* [WORK REQUIRED]: All lines from the one containing "Implement library for ENS, start: Sep" through the last line below must be duplicated exactly, with nothing outside that span.

(Beginning of GIVEN DATA)

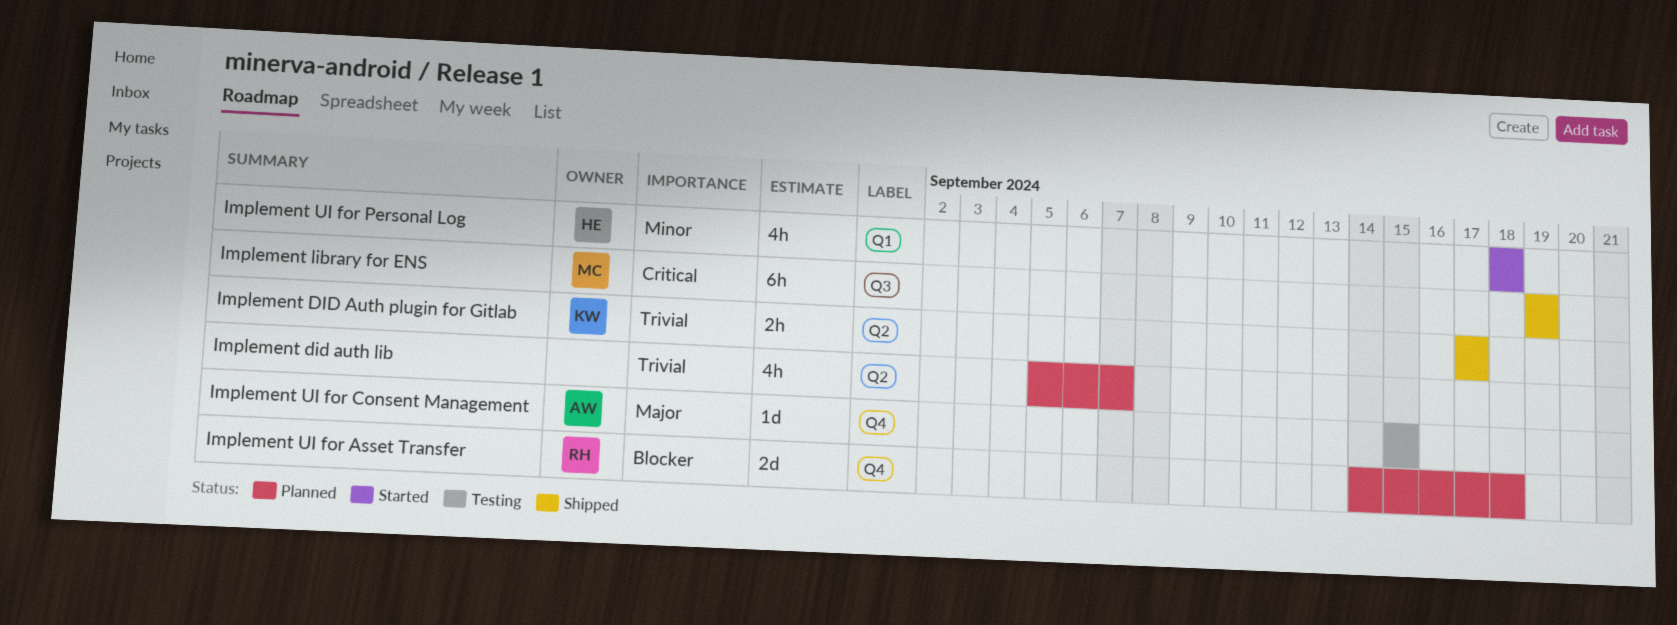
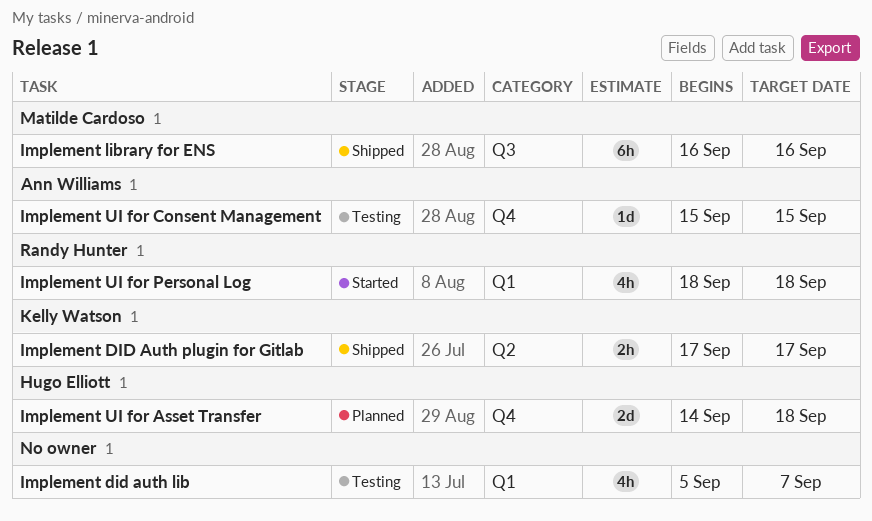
Implement did auth lib, status: Planned -> Testing
Implement did auth lib, label: Q2 -> Q1
Implement library for ENS, start: Sep 19 -> Sep 16
Implement library for ENS, due: Sep 19 -> Sep 16
Implement UI for Asset Transfer, owner: Randy Hunter -> Hugo Elliott
Implement UI for Personal Log, owner: Hugo Elliott -> Randy Hunter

(End of GIVEN DATA)

* [EXERCISE ANSWER]:
Implement library for ENS, start: Sep 19 -> Sep 16
Implement library for ENS, due: Sep 19 -> Sep 16
Implement UI for Asset Transfer, owner: Randy Hunter -> Hugo Elliott
Implement UI for Personal Log, owner: Hugo Elliott -> Randy Hunter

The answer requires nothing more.